_Fragen zum Text_
1/ Wie viele ATMP sind laut dem Text über ATMP in Deutschland Stand Juni 2025 hierzulande verfügbar?
2/ Schreib den Text über ATMP in Deutschland nach seinem letzten Satz weiter.

Grundsätzlich sind ATMP in Deutschland gut verfügbar: 16 (84 Prozent) der 19 ATMP sind Stand Juni 2025 in Deutschland verfügbar. Ihre Anwendung ist komplex, daher werden sie überwiegend in hierfür zertifizierten Krankenhäusern eingesetzt.
Daten über die Anwendung von Arzneimitteln im Krankenhaus liegen nicht regelhaft vor. Medikamente können jedoch einen Operationen- und Prozedurenschlüssel (OPS) erhalten, sobald sie mit dem Status 1 als Neue Untersuchungs- und Behandlungsmethode (NUB) eingestuft wurden. Die Gentherapie Zolgensma gegen spinale Muskelatrophie ist beispielsweise bereits im OPS-Katalog für das Jahr 2022 enthalten. CAR-T-Zelltherapien sind jedoch erst seit 2024 in diesem System sichtbar. Davor wurden sie nur übergreifend als Klasse kodiert, nicht die einzelnen Präparate.

_Datenauszüge_
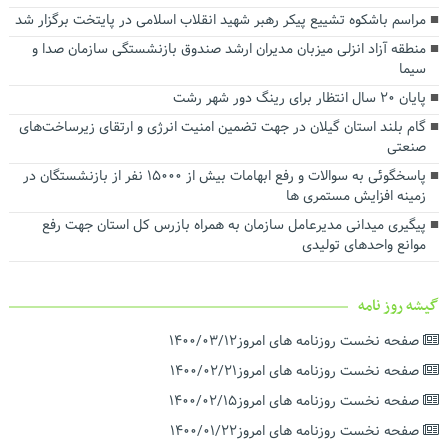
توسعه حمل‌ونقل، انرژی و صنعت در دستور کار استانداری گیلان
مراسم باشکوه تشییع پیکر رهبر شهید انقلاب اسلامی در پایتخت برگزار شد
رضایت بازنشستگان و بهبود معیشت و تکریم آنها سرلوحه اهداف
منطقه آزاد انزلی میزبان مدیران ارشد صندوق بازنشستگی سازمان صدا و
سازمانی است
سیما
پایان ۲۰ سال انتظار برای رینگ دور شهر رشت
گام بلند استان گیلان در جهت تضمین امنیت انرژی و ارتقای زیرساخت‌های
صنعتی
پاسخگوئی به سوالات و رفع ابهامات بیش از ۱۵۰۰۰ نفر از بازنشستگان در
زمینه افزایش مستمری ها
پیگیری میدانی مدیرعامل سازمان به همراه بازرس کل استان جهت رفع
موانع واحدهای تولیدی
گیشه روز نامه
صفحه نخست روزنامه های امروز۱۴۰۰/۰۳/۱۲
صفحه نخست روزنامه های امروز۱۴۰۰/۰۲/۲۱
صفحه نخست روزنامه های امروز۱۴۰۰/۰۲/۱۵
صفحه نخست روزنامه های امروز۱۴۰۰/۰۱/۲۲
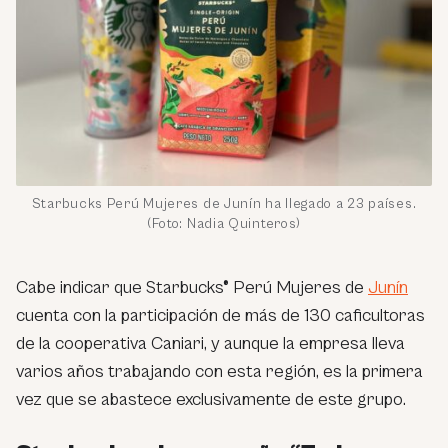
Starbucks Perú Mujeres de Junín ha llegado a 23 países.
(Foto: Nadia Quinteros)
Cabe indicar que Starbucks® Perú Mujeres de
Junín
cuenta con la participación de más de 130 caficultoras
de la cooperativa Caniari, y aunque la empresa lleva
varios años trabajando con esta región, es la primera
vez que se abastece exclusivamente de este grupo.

...

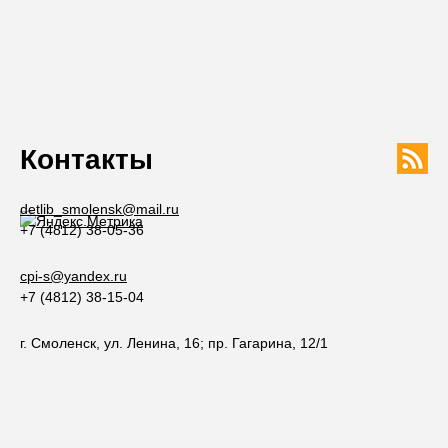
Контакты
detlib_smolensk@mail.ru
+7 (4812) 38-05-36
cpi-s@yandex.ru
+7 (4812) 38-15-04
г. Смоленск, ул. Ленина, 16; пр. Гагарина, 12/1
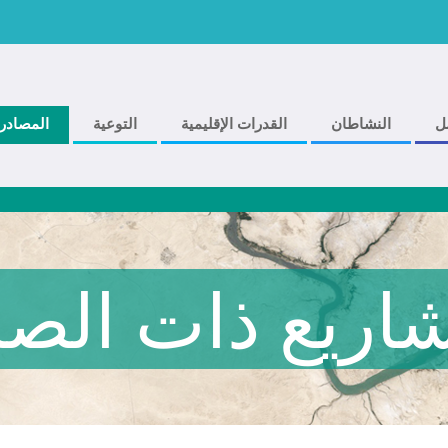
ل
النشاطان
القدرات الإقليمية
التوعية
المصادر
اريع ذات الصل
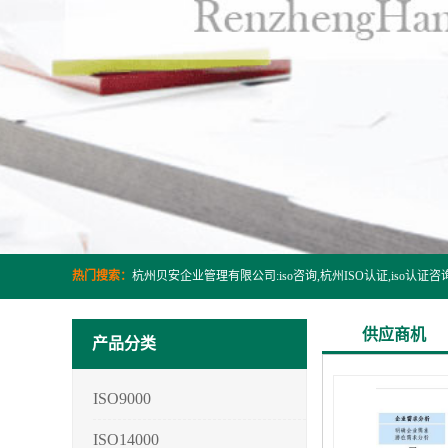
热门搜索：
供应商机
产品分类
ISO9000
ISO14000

_Antworten_
1/ 16 der 19 ATMP, also 84 Prozent.

2/
Eine Auswertung von IGES für das Jahr 2024 zeigt, dass die zu der Zeit verfügbaren 15 Gen- und Zelltherapien nur bei 25 Prozent der geeigneten Patient:innen eingesetzt wurden. Dabei gibt es deutliche Unterschiede zwischen den jeweiligen ATMP-Kategorien. Zelltherapien wurden 2024 bei etwa 50 Prozent der erwarteten Patient:innen eingesetzt, CAR-T-Zelltherapien bei 26 Prozent, Gentherapien ohne CAR-T-Zelltherapien sogar nur bei 19 Prozent.
Aus der Perspektive der Indikationsgebiete betrachtet, wurden 2024 vor allem die ATMP gegen Krebserkrankungen deutlich seltener eingesetzt als erwartet, nämlich in nur 24 Prozent der anhand der Unterlagen zur Nutzenbewertung zu erwartenden Fälle pro Jahr. Im Bereich Hämatologie ohne Krebserkrankungen waren es sogar nur 10 Prozent. Bei den Augenerkrankungen sind doppelt so viele Patient:innen behandelt worden, wie eigentlich pro Jahr erwartet, also sechs statt drei Patient:innen.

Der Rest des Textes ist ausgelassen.